Hi! My name is Irla, I’m 19 and I’m from Italy. I was born in Albania, where I was diagnosed with congenital bilateral hip dysplasia at 2 years old. After that, my parents decided to move to Italy so that I could have surgery in a more advanced hospital.
I was 4 when I had my first surgery on my right hip, 5 when they first operated my left hip; they broke it into pieces and secured it with a femoral locking plate – which I still have. I only remember the uncomfortable cast and the excruciating riabilitation, nothing else.

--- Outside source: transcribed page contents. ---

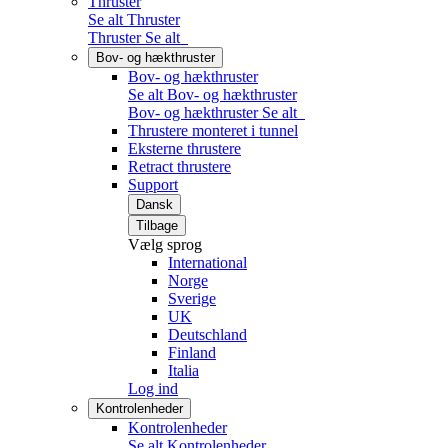
Thruster
Se alt Thruster
Thruster
Se alt
Bov- og hækthruster
Bov- og hækthruster
Se alt Bov- og hækthruster
Bov- og hækthruster
Se alt
Thrustere monteret i tunnel
Eksterne thrustere
Retract thrustere
Support
Dansk
Tilbage
Vælg sprog
International
Norge
Sverige
UK
Deutschland
Finland
Italia
Log ind
Kontrolenheder
Kontrolenheder
Se alt Kontrolenheder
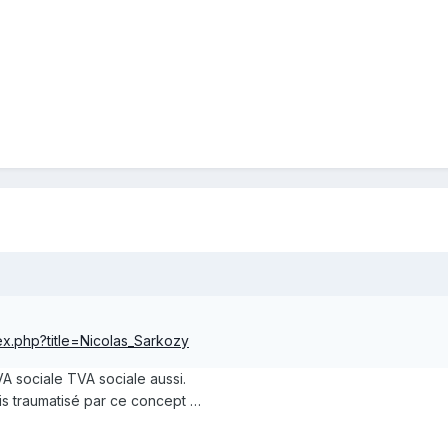
dex.php?title=Nicolas_Sarkozy
VA sociale TVA sociale aussi.
uis traumatisé par ce concept …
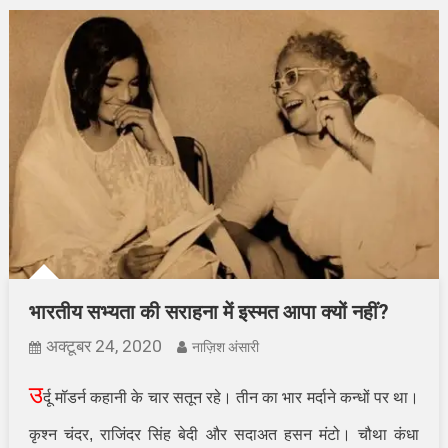
भारतीय सभ्यता की सराहना में इस्मत आपा क्यों नहीं?
अक्टूबर 24, 2020
नाज़िश अंसारी
उ
र्दू मॉडर्न कहानी के चार सतून रहे। तीन का भार मर्दाने कन्धों पर था।
कृश्न चंदर, राजिंदर सिंह बेदी और सदाअत हसन मंटो। चौथा कंधा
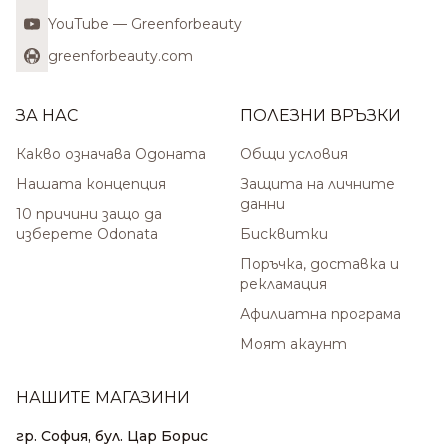
YouTube — Greenforbeauty
greenforbeauty.com
ЗА НАС
ПОЛЕЗНИ ВРЪЗКИ
Какво означава Одоната
Общи условия
Нашата концепция
Защита на личните
данни
10 причини защо да
изберете Odonata
Бисквитки
Поръчка, доставка и
рекламация
Афилиатна програма
Моят акаунт
НАШИТЕ МАГАЗИНИ
гр. София, бул. Цар Борис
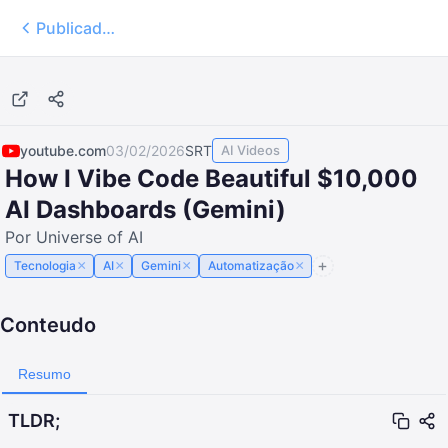
Publicados
8:35
youtube.com
03/02/2026
SRT
AI Videos
How I Vibe Code Beautiful $10,000
AI Dashboards (Gemini)
Por Universe of AI
×
×
×
×
Tecnologia
AI
Gemini
Automatização
Conteudo
Resumo
TLDR;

When I was 7 years old my family and I decided to move to Northern Italy so that I could be visited by an amazing orthopaedist. I had my third surgery in 2011. After many X-rays, CT scans and MRIs I was told my left femour had been rotated wrong by my previous doctors. During that summer I was hospitalized. I remember vividely the pain after the surgery, the itching, which would never let me sleep. I remember that ugly, heavy cast and being restricted to bed for fifty endless days, completely dependent on my parents. I remember taking the cast off and almost fainting while the nurses helped me to get up. After that, I did riabilitation for what felt like ages and it took me 4 months to walk without cruches.
My journey has not come to an end. I cannot run, walk fast or walk for long distances. I have very little mobility in my right hip and because of this I’m going to have a femoral head replacement in the next few years – and I cannot wait!
I deal with pain on a daily basis but it is nothing compared to emotional pain. At 14 years old I began hating myself, my scars, my hip dysplasia. Depression hit me hard. I had suicide instincts almost every day for months. To me, hip dysplasia means being stared at, bullied and humiliated every time I step foot outside my house. I used to cry every single time a person stared at me. Oh, the stares; they never stopped.
During the last few months I stopped hiding my hip dysplasia. I stopped caring about the stares, I stopped feeling anxious and trapped while passing by a group of people. I want to be an example to every person who knows me, and for those who do not. I cannot imagine a life without my birth condition; I would be a complete different person.
To me, the hip dysplasia is who I am. I consider myself as unique, and unique is beautiful. I cherish my scars – I embrace them. I am not just a woman, I am a bionic woman. I know my worth.